Gerschenkron had extremely good judgment or very good luck, or perhaps a combination of both. For the small crop of students who wrote with him over more than a decade went on to leadership as the field of economic history was just changing back from an historical emphasis to an economic one. Cliometrics was the new terminology. Leading universities absorbed his students, who almost always have had productive subsequent careers.
Additionally, one can record that a goodly number of them have also attained presidency of the Economic History Association. It was not his direct dissertation supervision that was responsible. He provided no topic, no suggestion of sources, no regular guidance, no timetable for conclusion. Most of the students chose subject matter far from continental Europe. What these persons gained was proximity to a stellar intellect, and close association with each other as they pursued their research.
They also obtained a father figure whom they desperately sought to imitate in their own scholarship and subsequent teaching. Those who survived that complex relationship almost always emerged with deep affection and fond memories, even if the process was far from linear and continuous.
By the mids, ten of his students, both in Soviet economics and economic history, prepared a Festschrift in his honor. Many of the essays are still worth reading.
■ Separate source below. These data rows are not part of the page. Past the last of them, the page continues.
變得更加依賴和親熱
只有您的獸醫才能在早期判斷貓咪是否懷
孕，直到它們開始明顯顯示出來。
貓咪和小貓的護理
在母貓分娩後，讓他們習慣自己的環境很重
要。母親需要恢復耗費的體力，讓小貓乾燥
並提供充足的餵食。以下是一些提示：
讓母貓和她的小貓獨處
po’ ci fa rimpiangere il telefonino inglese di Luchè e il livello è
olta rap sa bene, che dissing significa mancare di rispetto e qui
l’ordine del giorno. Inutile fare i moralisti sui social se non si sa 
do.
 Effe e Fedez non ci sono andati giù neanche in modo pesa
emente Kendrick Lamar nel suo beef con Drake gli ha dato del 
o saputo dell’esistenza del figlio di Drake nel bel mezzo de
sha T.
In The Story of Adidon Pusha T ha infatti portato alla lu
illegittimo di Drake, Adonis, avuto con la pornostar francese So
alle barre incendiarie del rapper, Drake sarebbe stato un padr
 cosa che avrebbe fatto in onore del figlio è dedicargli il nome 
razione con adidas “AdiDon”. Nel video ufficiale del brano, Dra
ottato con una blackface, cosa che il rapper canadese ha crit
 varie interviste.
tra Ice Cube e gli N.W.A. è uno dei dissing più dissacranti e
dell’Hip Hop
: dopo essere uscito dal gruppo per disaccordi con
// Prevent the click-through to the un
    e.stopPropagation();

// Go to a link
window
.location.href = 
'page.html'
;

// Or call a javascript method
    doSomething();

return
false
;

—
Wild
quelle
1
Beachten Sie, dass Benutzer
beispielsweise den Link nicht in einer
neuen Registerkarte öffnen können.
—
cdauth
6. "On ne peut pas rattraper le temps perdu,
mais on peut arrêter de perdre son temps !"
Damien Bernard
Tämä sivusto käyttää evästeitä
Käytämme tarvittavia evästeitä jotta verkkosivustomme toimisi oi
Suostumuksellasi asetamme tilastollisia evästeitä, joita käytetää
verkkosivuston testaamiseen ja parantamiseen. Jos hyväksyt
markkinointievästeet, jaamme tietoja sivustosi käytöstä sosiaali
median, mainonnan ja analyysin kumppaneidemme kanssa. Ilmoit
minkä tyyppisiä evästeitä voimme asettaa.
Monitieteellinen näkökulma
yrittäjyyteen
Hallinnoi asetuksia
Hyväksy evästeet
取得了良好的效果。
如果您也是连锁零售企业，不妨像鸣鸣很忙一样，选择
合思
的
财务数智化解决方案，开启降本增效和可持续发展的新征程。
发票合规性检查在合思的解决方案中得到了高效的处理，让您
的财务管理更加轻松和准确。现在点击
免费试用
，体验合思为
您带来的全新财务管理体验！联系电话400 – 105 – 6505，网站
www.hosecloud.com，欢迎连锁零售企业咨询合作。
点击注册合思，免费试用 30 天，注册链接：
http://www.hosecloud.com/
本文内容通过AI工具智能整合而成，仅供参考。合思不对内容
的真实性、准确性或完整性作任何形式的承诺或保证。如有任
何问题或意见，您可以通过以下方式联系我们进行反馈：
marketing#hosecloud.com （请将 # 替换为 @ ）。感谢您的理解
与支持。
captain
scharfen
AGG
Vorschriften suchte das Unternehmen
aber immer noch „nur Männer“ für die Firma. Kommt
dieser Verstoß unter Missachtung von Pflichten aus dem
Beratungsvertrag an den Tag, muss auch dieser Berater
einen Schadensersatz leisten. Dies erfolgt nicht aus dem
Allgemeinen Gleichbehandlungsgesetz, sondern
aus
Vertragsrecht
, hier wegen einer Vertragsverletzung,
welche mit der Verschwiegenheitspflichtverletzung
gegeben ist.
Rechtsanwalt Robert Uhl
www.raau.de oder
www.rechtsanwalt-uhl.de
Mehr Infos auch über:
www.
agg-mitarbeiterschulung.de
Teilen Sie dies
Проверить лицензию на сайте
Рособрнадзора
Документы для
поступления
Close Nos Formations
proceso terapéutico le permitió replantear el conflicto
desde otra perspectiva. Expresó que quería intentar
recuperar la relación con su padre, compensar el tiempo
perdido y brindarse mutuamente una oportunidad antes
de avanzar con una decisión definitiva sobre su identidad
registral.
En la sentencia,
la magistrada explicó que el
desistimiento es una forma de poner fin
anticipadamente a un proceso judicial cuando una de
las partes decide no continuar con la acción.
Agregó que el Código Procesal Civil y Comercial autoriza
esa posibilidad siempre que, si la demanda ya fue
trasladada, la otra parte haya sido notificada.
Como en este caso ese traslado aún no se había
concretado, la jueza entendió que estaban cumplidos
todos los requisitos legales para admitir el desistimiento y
Economic Backwardness in Historical Perspective
Shakazahn CambridgeMassachusettsUnited States. Social Attitudes Entrepreneurship and Economic Devel. InGerschenkron became an American citizen and in gerschenkon, he left the Federal Reserve Board to accept a position as a tenured professor at Harvard University. His erudition and breadth of knowledge became legendary in its time. InGerschenkron wrote an essay Economic Backwardness in Historical Perspectivea cornerstone of his career, and of significance to European economic history. Four years later, he and his family would exit and join them, and hardly in easy circumstances. Whatever the strength in economics had been with Bohm-Bawerk, Menger and others who had pioneered in the Austrian school, it was not there in the s.
Background[ edit ] Gerschenkron was born in Odessa into an elite family of the Russian intelligentsia. When he was 16, he and his father left Russia during the period of the Bolshevik Revolution. They eventually settled in Vienna , Austria. There he taught himself languages including, German and Latin. He found work in Vienna as a representative for a Belgian motorcycle firm. He worked for the firm for three years, but then decided to commit himself to politics, in particular the Social Democrats.